En trabajo y amistades podrías percibir ambientes pesados, competencia, comparaciones o personas demasiado pendientes de lo que haces. No des por hecho que cada tropiezo se debe a la envidia de alguien; también revisa qué puedes organizar mejor. Sin embargo, sí conviene ser más reservado con tus proyectos. Tienes la costumbre de emocionarte y contar lo que planeas antes de poner el primer ladrillo, y luego aparecen veinte opiniones que nadie pidió.
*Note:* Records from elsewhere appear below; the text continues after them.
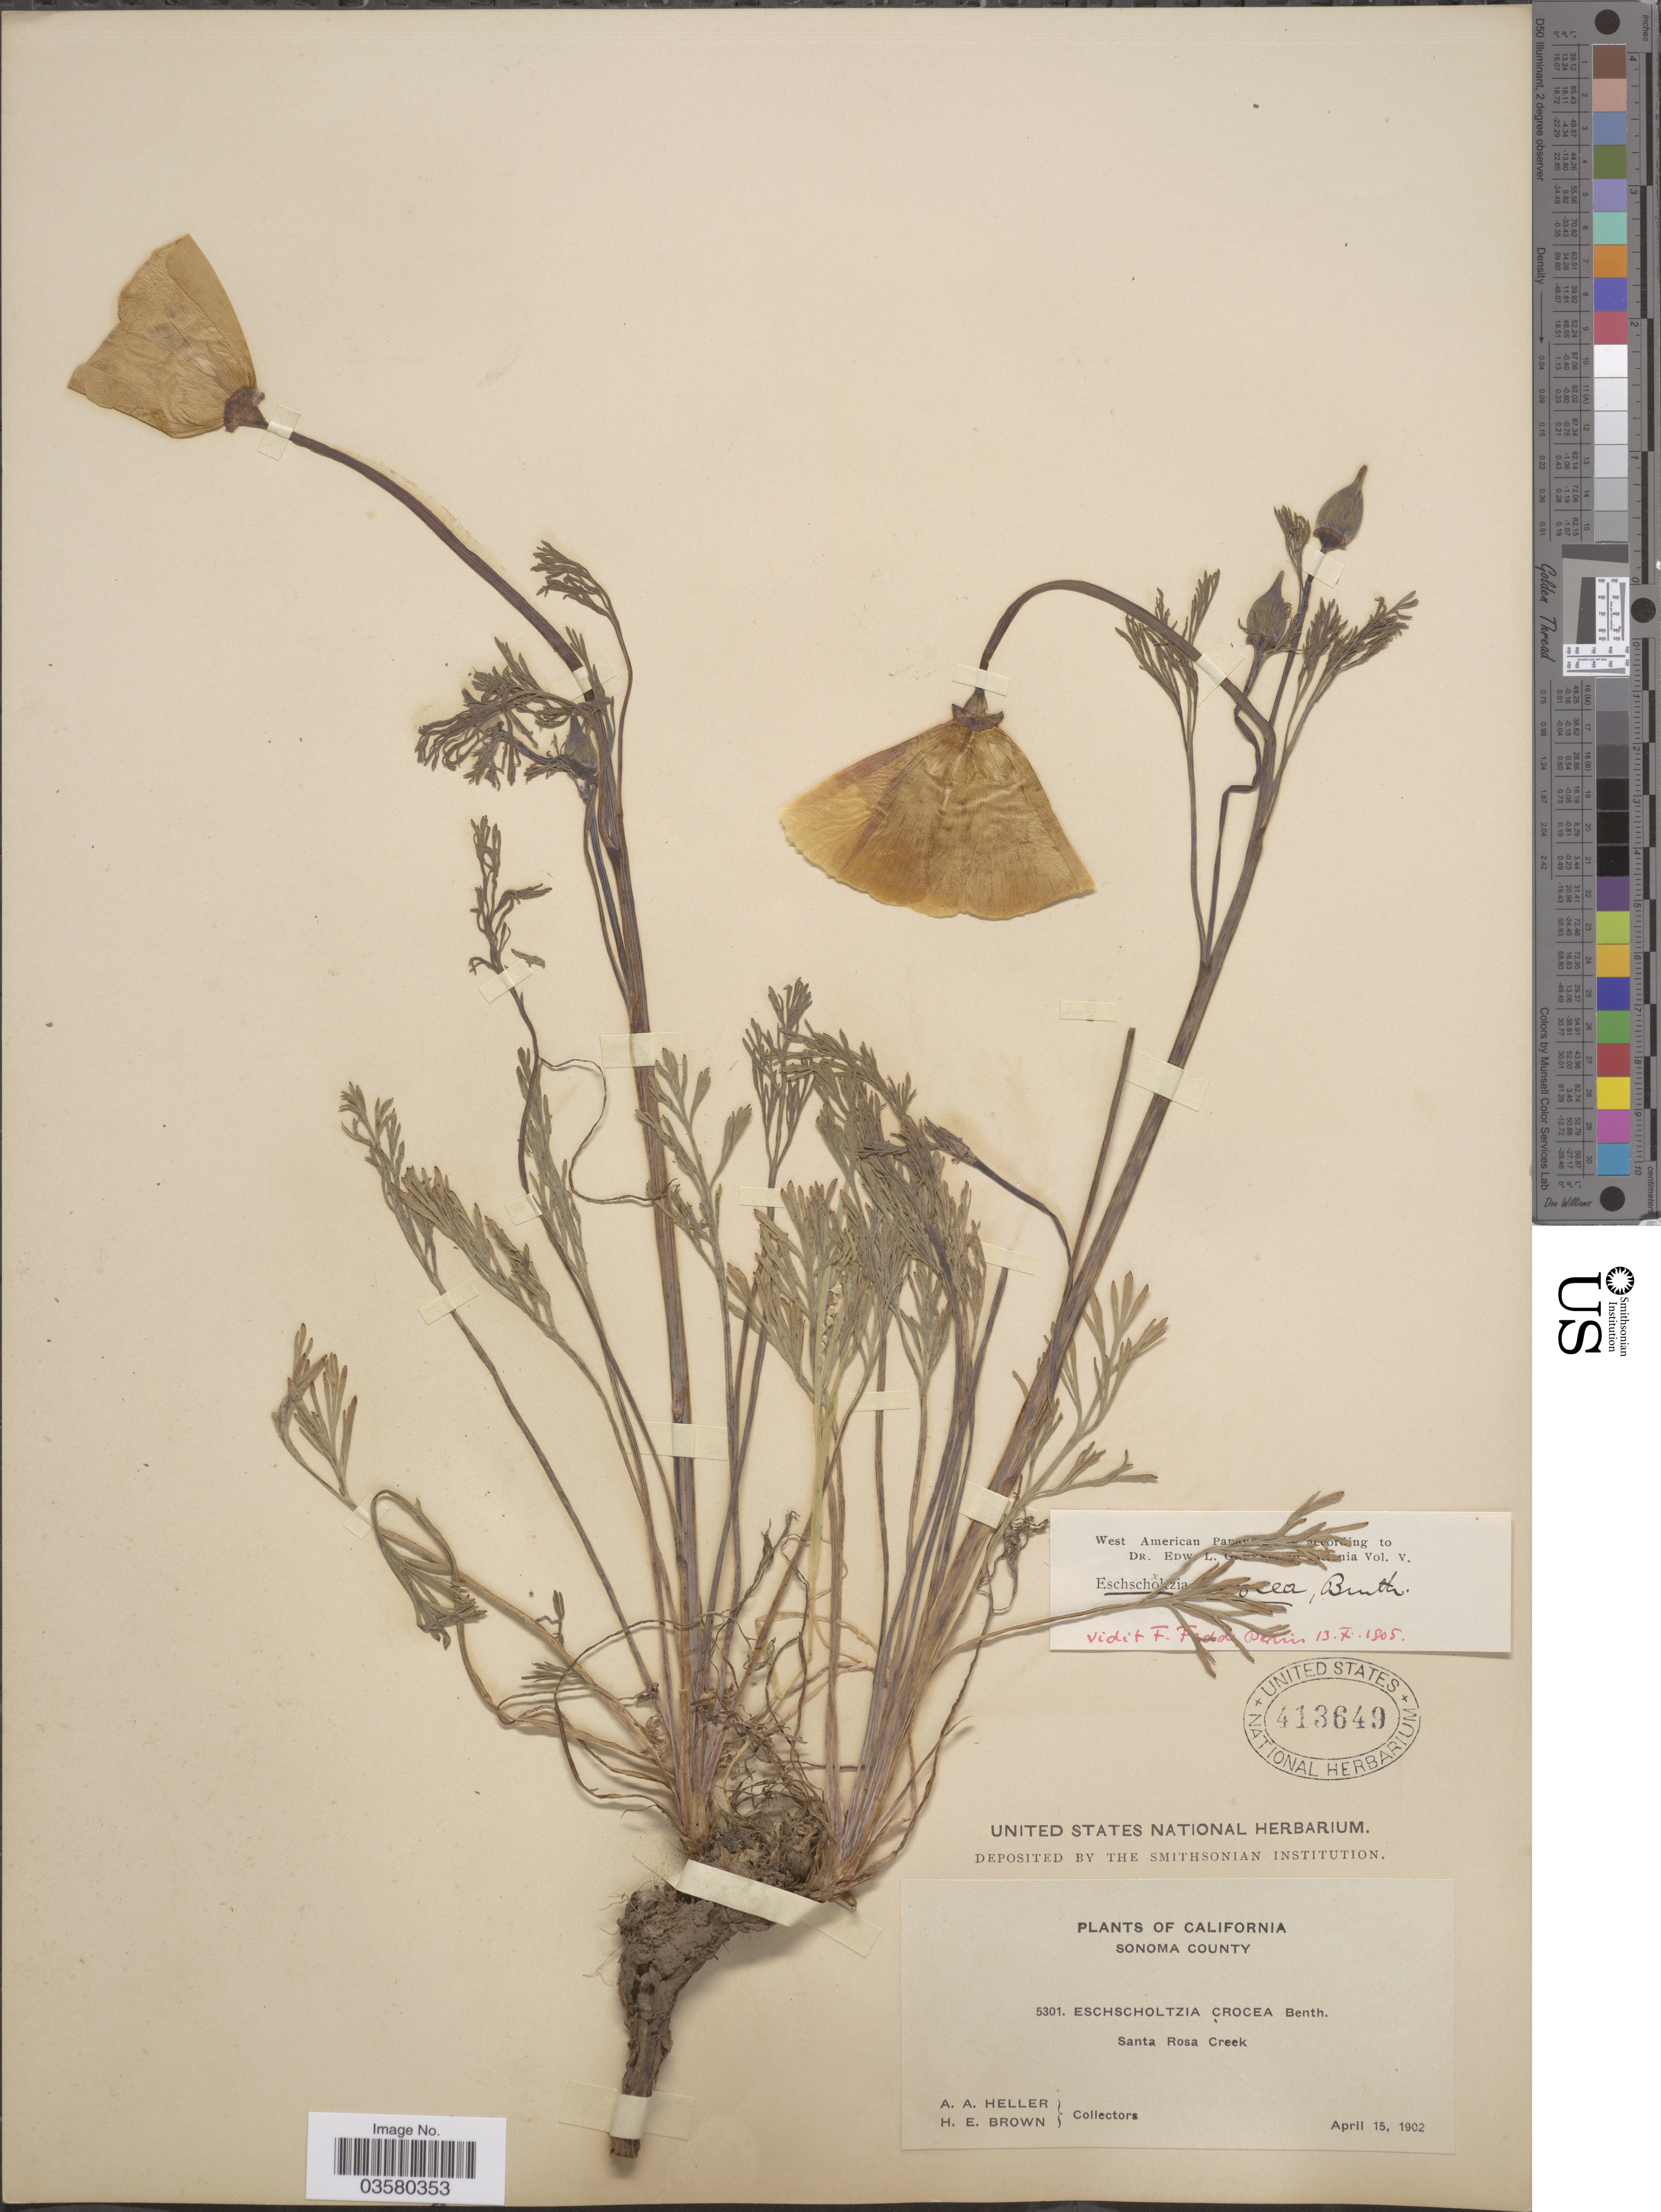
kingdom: Plantae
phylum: Tracheophyta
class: Magnoliopsida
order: Ranunculales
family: Papaveraceae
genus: Eschscholzia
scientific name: Eschscholzia crocea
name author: Benth.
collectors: A. A. Heller & H. E. Brown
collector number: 5301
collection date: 1902-04-15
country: United States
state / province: California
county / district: Sonoma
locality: Sonoma County. Santa Rosa Creek.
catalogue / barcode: US 413649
Aprende a trabajar en silencio y anunciar cuando aquello ya esté amarrado.
Si eres creyente y te ayuda emocionalmente, puedes hacer una limpia, prender una veladora o realizar algún ritual tradicional para sentir que cierras ciclos y comienzas con mejor actitud, pero no dejes tus resultados únicamente en manos de eso. La mejor “abre caminos” seguirá siendo moverte, tocar puertas, insistir y corregir lo que no funcionó. Las oportunidades también necesitan encontrarte trabajando, porque acostado esperando señales lo único que podría llegarte es sueño.
Se aproxima un viaje, traslado o salida que romperá un poco con tu rutina. Podría surgir por invitación, asunto familiar, trabajo o simplemente porque necesitas despejarte. Organiza bien gastos y documentos antes de salir, porque también aparecen trámites, firmas, solicitudes, renovaciones o papelería que tendrás que atender. Lee todo antes de firmar y guarda comprobantes; luego andas buscando papeles como gallina sin cabeza y jurando que “aquí los había dejado”.
Una amistad cercana podría contarte sobre el final de una relación larga. Escucha y acompaña, pero no quieras convertirte en juez, abogado y Ministerio Público del rompimiento. Tú solamente conocerás una versión y podrías terminar peleado con alguien por defender una historia que después hasta reconciliación tendrá.
Cuida también tus movimientos porque podrías andar más distraído o distraída de lo habitual. Escaleras, pisos mojados, banquetas, prisas y andar viendo el celular mientras caminas pueden ocasionarte un buen fregadazo. No significa que necesariamente vaya a ocurrirte algo; simplemente evita descuidos innecesarios y bájale dos rayitas a querer hacer cinco cosas simultáneamente.
En cuestiones del amor, alguien del pasado podría reaparecer con conversación aparentemente inocente y terminar despertando deseos que creías archivados. Existe posibilidad de encuentro íntimo o de que vuelva una química bastante fuerte. Antes de aventarte como si estuvieran regalando afecto, pregúntate qué esperas después. Si solamente quieres pasarla bien y ambos están en el mismo canal, deja claras las cosas; pero si todavía tienes sentimientos, cuidado con entregar el cuerpo esperando que de ahí nazca una relación que la otra persona nunca prometió.
Y deja de mendigar amor, atención o amistad. Si necesitas perseguir constantemente a alguien para que te responda, te invite, te busque o te incluya, ahí no es. Date el taco que mereces. No por soberbia, sino porque finalmente estás comprendiendo tu valor. Quien quiera compartir contigo tendrá que demostrarlo con hechos, porque palabras bonitas cualquiera las avienta y hasta con faltas de ortografía.
Tu verdadera transformación comenzará cuando dejes de preocuparte por caerle bien a todo mundo. No cualquiera merece conocer tus planes, entrar en tu intimidad ni disfrutar de tu mejor versión. Hazte más selectivo o selectiva y verás cómo disminuye el drama y aumenta la tranquilidad.